YOUR ASSIGNMENT :: Leaving out the images, return the data below exactly as it is written.

BEGIN

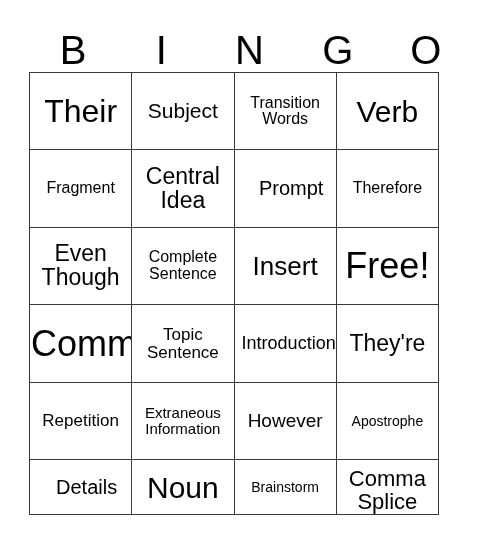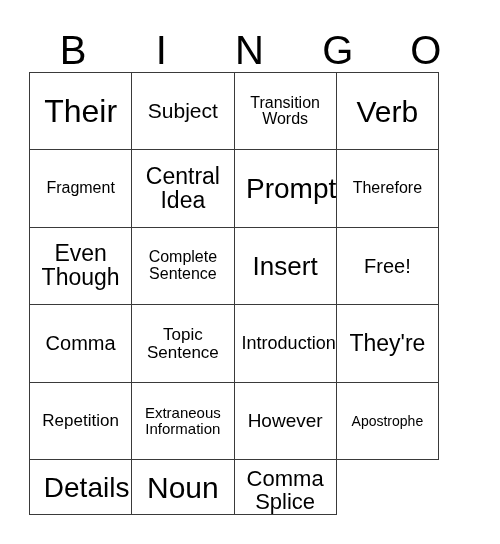--- a/index.html
+++ b/index.html
@@ -76,23 +76,23 @@
     color: #000000;
     word-break: normal;
     white-space: pre-line;
     display: block;
     width: 100%;
   }
 
   
   .fs-32 { font-size: 32px; }
   .fs-30 { font-size: 30px; }
-  .fs-28 { font-size: 20px; }
+  .fs-28 { font-size: 36px; }
   .fs-26 { font-size: 26px; }
-  .fs-24 { font-size: 28px; padding-left: 12px; }
+  .fs-24 { font-size: 20px; padding-left: 12px; }
   .fs-23 { font-size: 23px; }
   .fs-22 { font-size: 22px; margin-top: 8px; }
   .fs-21 { font-size: 21px; }
   .fs-19 { font-size: 19px; }
   .fs-17 { font-size: 17px; }
   .fs-16 { font-size: 16px; }
   .fs-15 { font-size: 15px; }
   .fs-14 { font-size: 14px; }
   .fs-13 { font-size: 18px; margin-left: 7px; }
 </style>
@@ -181,18 +181,21 @@
     <div class="cell">
       <span class="cell-text fs-14">Apostrophe</span>
     </div>
     <div class="cell">
       <span class="cell-text fs-24">Details</span>
     </div>
     <div class="cell">
       <span class="cell-text fs-30">Noun</span>
     </div>
     <div class="cell">
+      <span class="cell-text fs-14">Brainstorm</span>
+    </div>
+    <div class="cell">
       <span class="cell-text fs-22">Comma
 Splice</span>
     </div>
 
   </div>
 </div>
 
 </body></html>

END

ANSWER FOR THIS EXERCISE ::
--- a/index.html
+++ b/index.html
@@ -76,23 +76,23 @@
     color: #000000;
     word-break: normal;
     white-space: pre-line;
     display: block;
     width: 100%;
   }
 
   
   .fs-32 { font-size: 32px; }
   .fs-30 { font-size: 30px; }
-  .fs-28 { font-size: 20px; }
+  .fs-28 { font-size: 36px; }
   .fs-26 { font-size: 26px; }
-  .fs-24 { font-size: 28px; padding-left: 12px; }
+  .fs-24 { font-size: 20px; padding-left: 12px; }
   .fs-23 { font-size: 23px; }
   .fs-22 { font-size: 22px; margin-top: 8px; }
   .fs-21 { font-size: 21px; }
   .fs-19 { font-size: 19px; }
   .fs-17 { font-size: 17px; }
   .fs-16 { font-size: 16px; }
   .fs-15 { font-size: 15px; }
   .fs-14 { font-size: 14px; }
   .fs-13 { font-size: 18px; margin-left: 7px; }
 </style>
@@ -181,18 +181,21 @@
     <div class="cell">
       <span class="cell-text fs-14">Apostrophe</span>
     </div>
     <div class="cell">
       <span class="cell-text fs-24">Details</span>
     </div>
     <div class="cell">
       <span class="cell-text fs-30">Noun</span>
     </div>
     <div class="cell">
+      <span class="cell-text fs-14">Brainstorm</span>
+    </div>
+    <div class="cell">
       <span class="cell-text fs-22">Comma
 Splice</span>
     </div>
 
   </div>
 </div>
 
 </body></html>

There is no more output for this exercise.